16.9.03

***posts escritos há alguns dias, quando as coisas perdiam cor e sentido***

1.

Trato feito: ela deixaria de escrever, deixaria de espalhar aos quatro ventos sua felicidade patente, deixaria de demonstrar aquilo que sentia. O que sequer notavam, porém, era sua capacidade absurda de desligar-se de tudo o que fazia dela um ser assim, pouco-natural. Ela certamente afrouxaria os laços e retomaria parte do que perdera por opção. Por ter optado pela calma que, a certa altura, fazia-se tão necessária. Não, ela não voltaria aos erros de macaca-velha-e-louca. Já não precisava deles. Já não queria provar o quão macho-moderno era seu princípio de vida. Era livre o suficiente para criar, recriar e destruir quebra-cabeças homéricos. Pois sabia que esses atos não retirariam dela a liberdade alcançada a duras e dolorosas penas. Poderiam até utilizar as mais-que-embotadas verdades rasas. Diriam que sua vida ainda era guiada por dependências materiais, que ela não faria nada caso terceiros não a apoiassem, que até sua comida era dada pelas mãos dos outros. Sim, teriam plena razão. Sua sobrevivência dependia, e muito, da boa vontade alheia. Sua completude emocional, no entanto, pertencia a ela. Partia dela. E estaria presa a ela. Até que deixassem de podar suas vontades e respeitassem o espaço de seus anseios. Até que não estivessem tão estupidamente atrelados a opiniões, palpites, grupinhos-de-colegas-que-poderiam-ler-as-verdades-dela. Ha. Ela não precisava disso. desse medo capenga e infundado.
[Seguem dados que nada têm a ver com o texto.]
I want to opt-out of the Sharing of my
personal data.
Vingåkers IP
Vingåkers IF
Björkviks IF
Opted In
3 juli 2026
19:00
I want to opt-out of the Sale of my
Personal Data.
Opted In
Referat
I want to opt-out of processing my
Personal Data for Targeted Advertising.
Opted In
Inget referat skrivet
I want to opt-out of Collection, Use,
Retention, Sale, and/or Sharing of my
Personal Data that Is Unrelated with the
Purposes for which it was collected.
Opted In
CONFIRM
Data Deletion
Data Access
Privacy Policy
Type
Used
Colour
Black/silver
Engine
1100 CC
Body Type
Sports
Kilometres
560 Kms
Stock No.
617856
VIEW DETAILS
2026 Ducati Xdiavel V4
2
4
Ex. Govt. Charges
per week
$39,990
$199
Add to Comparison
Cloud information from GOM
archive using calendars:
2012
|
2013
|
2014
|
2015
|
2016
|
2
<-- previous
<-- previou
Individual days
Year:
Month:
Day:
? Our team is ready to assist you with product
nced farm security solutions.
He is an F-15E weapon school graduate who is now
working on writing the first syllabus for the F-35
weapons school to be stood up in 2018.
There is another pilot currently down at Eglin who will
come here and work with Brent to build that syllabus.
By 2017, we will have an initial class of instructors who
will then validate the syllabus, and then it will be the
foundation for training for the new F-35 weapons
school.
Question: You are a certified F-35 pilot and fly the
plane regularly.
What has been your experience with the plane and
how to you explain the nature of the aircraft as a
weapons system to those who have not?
Suas verdades eram, por sorte, maiores. E melhores.


2.

Escrevo com a televisão ligada, porque silêncio faz com que eu me disperse. Gosto muito de escrever. Preciso disso. Mesmo. E doeu a ciência de que eu não poderia mais digitar o que bem quisesse. Como se sempre houvesse um censor. Não, isso não se faz. Quando a iniciativa abusiva parte de alguém que diz adorar o que escrevo, penso que talvez eu não seja dada, mesmo, a compreender os outros a fundo. Se mal alcanço a superfície, imaginem o choque de aprofundar-me. Valham-me os meus. Aqueles com os quais convivo sem grandes repercussões. Os amigos, os parentes, as pessoas que entendem essa minha frivolidade desejada. Essa vontade enorme de abrir, abrir e abrir sem medo. Sim, sofri as maiores maldades devido a fofocas e mal-entendidos. Chorei tal qual uma porca assim que notei o quão deficientes tendemos a ser no quesito "vida alheia". Floreamos, temperamos, modificamos e apimentamos toda e qualquer situação. E seus protagonistas escolhem entre o silêncio contemplativo dos que conhecem a verdade dos fatos e a insurreição dos que se vêem ultrajados. Sim, sou pós-graduada em boatos. Mas imaginei que esse seria o momento de subverter a ordem das coisas. De ser quem sou sem rodeios. De escrever, escrever e escrever sem que necessitassem de entrelinhas e tradutores. Não. Era o momento de calar. Mais uma vez, calar. Calar como se os acontecimentos petrificassem e a vida deixasse de ser. Mas eu não precisava desse sofrimento gratuito. Saí, respirei, conversei. Revi amigas queridas, sorri meus sorrisos francos. E jamais - repito: jamais - voltarei a moldar meus dias com o escopo de fazer com que não sofram. Foi dada a largada. Era pegar ou largar. E largaram. Provavelmente sem sofrer. Sem que houvesse qualquer preocupação referente a meus sofrimentos. E não sou boa nesses assuntos, visto que não sei lidar com rejeição. Prefiro não ocupar o pódio a ocupar segundo e terceiro lugares. Mereço mais, preciso de mais, e farei o impossível para que minha atuação seja tão verdadeira-forte-e-precisa quanto a realidade. Para que deixe de ser atuação. E eu possa mostrar o que há de mais natural e comum em mim.